Tidak hadirnya narasi yang lebih utuh tentang diaspora dan atau cerita tentang banda ely dalam film ini tentu patut kita sayangkan, namun demikian penting kiranya untuk menyadari bahwa usaha 
untuk mendokumentasikan dan memperkenalkan kembali sejarah, sebuah tempat seperti Banda (yang demikian kompleks) adalah perkara yang tidak mudah dan barang tentu melelahkan. Bayangkan saja, memampatkan sejarah lebih dari 400 tahun dalam 90 menit visual dan narasi. Karena itu sebagai sebuah karya seni dokumentasi, apresiasi yang tinggi tetap patut dihaturkan terhadap usaha tim produksi Banda untuk memperkenalkan dan mendekatkan lagi memori kita semua terhadap kepulauan Banda. 

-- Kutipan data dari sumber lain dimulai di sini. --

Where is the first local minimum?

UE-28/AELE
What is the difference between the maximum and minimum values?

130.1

Terakhir, kita tentu paham bahwa karya ini, tidak tanpa kekurangan. Karya tentang sejarah bahkan lazim berada pada wilayah perdebatan interpretasi atas sebuah persitiwa. Saya percaya, tim produksi Banda membaca dengan hati-hati berbagai interpretasi sejarah yang ada sebelum menghamparkannya kembali ke hadapan para penikmat Banda. Karena itu, pun bila ada polemik saya berdoa semoga debat yang akan datang adalah debat yang konstruktif yang akan menjadi pintu untuk melahirkan karya-karya yang lain tentang Banda atau sejarah lain nusantara yang seapik atau bahkan lebih baik dari Banda.

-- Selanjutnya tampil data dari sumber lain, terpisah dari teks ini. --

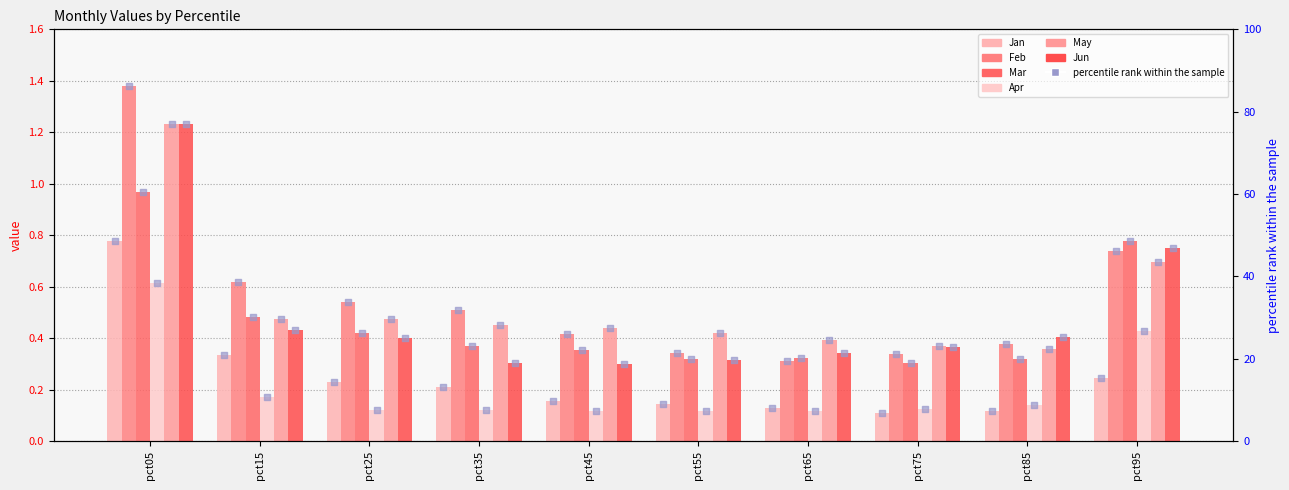

Is the value of Apr at pct75 greater than the value of Jan at pct65?

No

Saya merekomendasikan film ini untuk ditonton siapa saja yang hendak merayakan seni dan berdiskusi dengan antusias tentang Indonesia, tentang asal usul dan takdir bangsa ini yang semestinya di antara bangsa-bangsa di dunia. Banda memang harus diingat sebagai pelajaran supaya cerita tentang negeri kaya di khatulistiwa ini tak terus menerus jadi ironi, namun harapan.

Selamat menonton Banda.

CATATAN:


Akhir-akhir ini terjadi polemik terkait kesalahan mengutip pada laman berita sebuah media online yang menyatakan bahwa Film Banda mengisahkan bahwa Genosida di Banda menyebabkan tak ada lagi orang Banda Asli yang tersisa. Kesalahan kutipan ini telah diklarifikasi melalui hak jawab dan telah diperbaiki pada laman berita yang bersangkutan.

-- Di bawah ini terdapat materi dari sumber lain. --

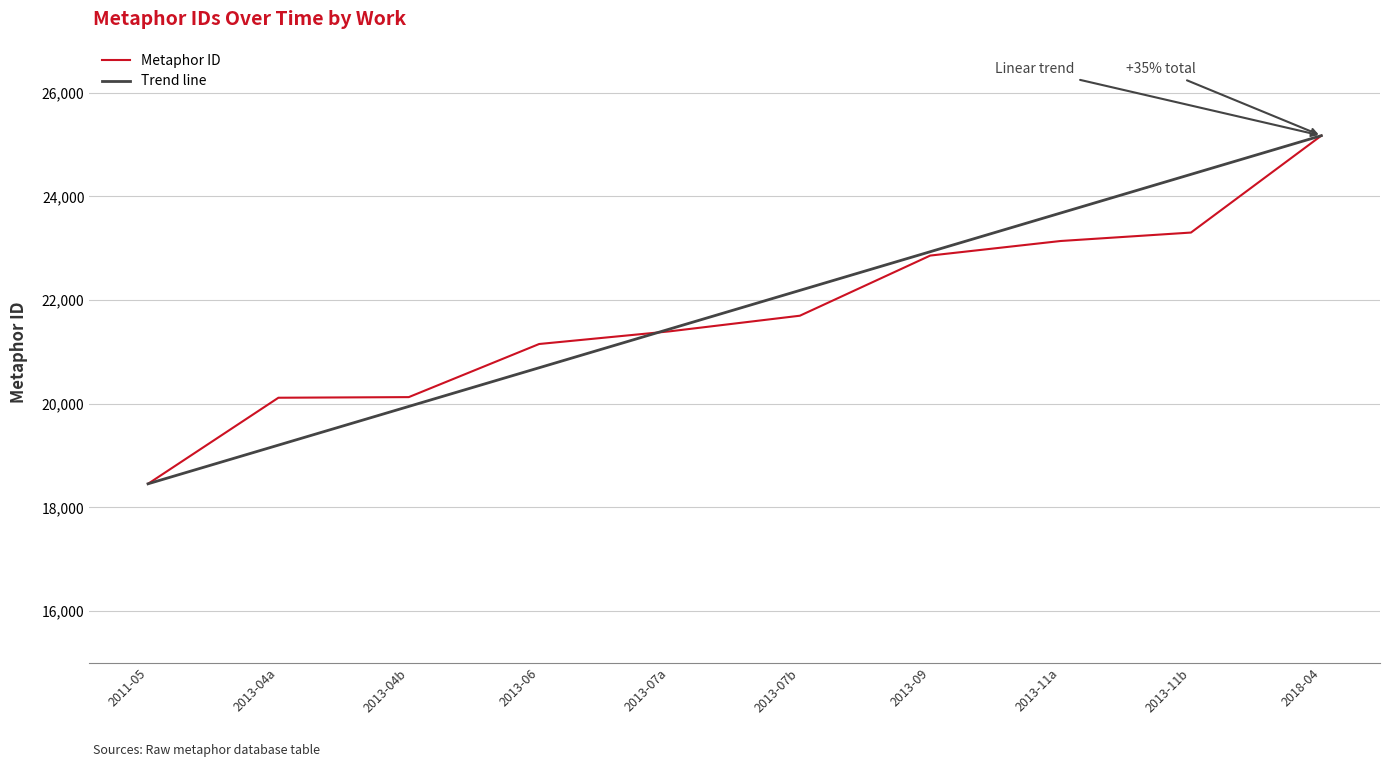

What is the maximum value for Metaphor ID?

25173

Saya pribadi selaku keturunan warga Wandan (Banda) yang hijrah ke kepulauan Kei juga telah meminta klarifikasi secara langsung kepada produser, sutradara dan penulis naskah terkait pernyataan yang menjadi polemik dimaksud. Jawaban sutradara melegakan. Pernyataan itu sama sekali tidak pernah disampaikan oleh tim produksi Banda. Selain itu Produser telah meminta maaf secara langsung pada acara yang disiarkan secara live dihadapan para jurnalis media dan warga yang hadir pada sesi diskusi yang difasilitasi Rappler.com.

Terakhir, saya yang telah menonton film ini secara langsung tak menemukan narasi semacam itu dalam film ini. Sekali lagi, Film ini tak sama sekali menyebutkan bahwa keturunan orang Banda Asli telah punah dari muka bumi. 

3 komentar:

  1. Sangat setuju.... Semoga Banda the dark forgotten trail become the bright Banda

    BalasHapus
  2. Terima kasih atas pernyataan tim produksi film ini karena saya termasuk keturunan asli Banda yg masih hidup dan keluarga kami masih meneruskan tradisi adat d kampung tua lonthoir, sebagai tanda masih ada tersisa anak keturunan penduduk asli Banda pasca kejadian genosida tersebut.
    Saya berharap film "Banda The Dark Forgotten Trail" bisa diputar d kota ambon dan sekitarnya sbg nostalgia kehidupan nenek moyang kami semasa itu.

    BalasHapus
    Balasan
    1. ca Susie Taman terima kasih atas komentarnya. Beta anak wandan, kalo demikian katong masih sodara.